**Your objective:** Retype all of the material below line for line, keeping every word, space, and punctuation mark unchanged.

*-*-*

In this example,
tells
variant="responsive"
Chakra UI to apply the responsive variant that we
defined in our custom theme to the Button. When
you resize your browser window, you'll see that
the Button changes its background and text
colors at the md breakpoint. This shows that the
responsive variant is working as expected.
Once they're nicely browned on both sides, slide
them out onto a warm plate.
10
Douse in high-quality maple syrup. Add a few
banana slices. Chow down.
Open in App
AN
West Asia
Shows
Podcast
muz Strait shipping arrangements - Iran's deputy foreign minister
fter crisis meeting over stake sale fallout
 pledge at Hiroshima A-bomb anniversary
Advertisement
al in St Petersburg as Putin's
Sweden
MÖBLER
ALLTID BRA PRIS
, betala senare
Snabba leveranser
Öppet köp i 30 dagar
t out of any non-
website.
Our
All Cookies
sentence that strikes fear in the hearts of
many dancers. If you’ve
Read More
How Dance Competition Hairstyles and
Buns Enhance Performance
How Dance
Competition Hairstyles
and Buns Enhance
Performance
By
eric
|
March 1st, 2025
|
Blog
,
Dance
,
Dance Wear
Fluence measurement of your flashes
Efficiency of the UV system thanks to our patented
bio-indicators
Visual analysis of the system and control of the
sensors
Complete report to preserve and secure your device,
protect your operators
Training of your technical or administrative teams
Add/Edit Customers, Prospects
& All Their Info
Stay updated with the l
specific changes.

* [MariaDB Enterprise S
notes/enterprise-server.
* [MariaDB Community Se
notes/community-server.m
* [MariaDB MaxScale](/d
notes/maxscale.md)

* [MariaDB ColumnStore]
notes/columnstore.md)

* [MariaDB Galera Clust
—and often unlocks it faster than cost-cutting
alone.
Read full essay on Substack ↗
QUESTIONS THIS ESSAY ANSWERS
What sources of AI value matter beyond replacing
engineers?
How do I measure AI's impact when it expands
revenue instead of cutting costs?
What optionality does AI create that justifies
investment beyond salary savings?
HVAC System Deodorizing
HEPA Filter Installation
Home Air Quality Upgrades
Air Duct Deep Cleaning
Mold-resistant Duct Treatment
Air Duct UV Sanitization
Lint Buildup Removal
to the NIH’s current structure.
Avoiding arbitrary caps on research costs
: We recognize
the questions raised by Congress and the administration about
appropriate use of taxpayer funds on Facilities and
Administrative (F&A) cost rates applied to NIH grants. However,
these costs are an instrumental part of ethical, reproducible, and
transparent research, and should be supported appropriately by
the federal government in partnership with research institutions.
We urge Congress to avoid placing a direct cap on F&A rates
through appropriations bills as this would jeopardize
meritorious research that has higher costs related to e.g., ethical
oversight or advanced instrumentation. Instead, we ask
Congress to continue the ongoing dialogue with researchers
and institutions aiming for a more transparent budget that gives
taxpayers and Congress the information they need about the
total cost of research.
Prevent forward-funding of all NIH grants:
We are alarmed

*-*-*

**Completed exercise:**
In this example,
tells
variant="responsive"
Chakra UI to apply the responsive variant that we
defined in our custom theme to the Button. When
you resize your browser window, you'll see that
the Button changes its background and text
colors at the md breakpoint. This shows that the
responsive variant is working as expected.
Once they're nicely browned on both sides, slide
them out onto a warm plate.
10
Douse in high-quality maple syrup. Add a few
banana slices. Chow down.
Open in App
AN
West Asia
Shows
Podcast
muz Strait shipping arrangements - Iran's deputy foreign minister
fter crisis meeting over stake sale fallout
 pledge at Hiroshima A-bomb anniversary
Advertisement
al in St Petersburg as Putin's
Sweden
MÖBLER
ALLTID BRA PRIS
, betala senare
Snabba leveranser
Öppet köp i 30 dagar
t out of any non-
website.
Our
All Cookies
sentence that strikes fear in the hearts of
many dancers. If you’ve
Read More
How Dance Competition Hairstyles and
Buns Enhance Performance
How Dance
Competition Hairstyles
and Buns Enhance
Performance
By
eric
|
March 1st, 2025
|
Blog
,
Dance
,
Dance Wear
Fluence measurement of your flashes
Efficiency of the UV system thanks to our patented
bio-indicators
Visual analysis of the system and control of the
sensors
Complete report to preserve and secure your device,
protect your operators
Training of your technical or administrative teams
Add/Edit Customers, Prospects
& All Their Info
Stay updated with the l
specific changes.

* [MariaDB Enterprise S
notes/enterprise-server.
* [MariaDB Community Se
notes/community-server.m
* [MariaDB MaxScale](/d
notes/maxscale.md)

* [MariaDB ColumnStore]
notes/columnstore.md)

* [MariaDB Galera Clust
—and often unlocks it faster than cost-cutting
alone.
Read full essay on Substack ↗
QUESTIONS THIS ESSAY ANSWERS
What sources of AI value matter beyond replacing
engineers?
How do I measure AI's impact when it expands
revenue instead of cutting costs?
What optionality does AI create that justifies
investment beyond salary savings?
HVAC System Deodorizing
HEPA Filter Installation
Home Air Quality Upgrades
Air Duct Deep Cleaning
Mold-resistant Duct Treatment
Air Duct UV Sanitization
Lint Buildup Removal
to the NIH’s current structure.
Avoiding arbitrary caps on research costs
: We recognize
the questions raised by Congress and the administration about
appropriate use of taxpayer funds on Facilities and
Administrative (F&A) cost rates applied to NIH grants. However,
these costs are an instrumental part of ethical, reproducible, and
transparent research, and should be supported appropriately by
the federal government in partnership with research institutions.
We urge Congress to avoid placing a direct cap on F&A rates
through appropriations bills as this would jeopardize
meritorious research that has higher costs related to e.g., ethical
oversight or advanced instrumentation. Instead, we ask
Congress to continue the ongoing dialogue with researchers
and institutions aiming for a more transparent budget that gives
taxpayers and Congress the information they need about the
total cost of research.
Prevent forward-funding of all NIH grants:
We are alarmed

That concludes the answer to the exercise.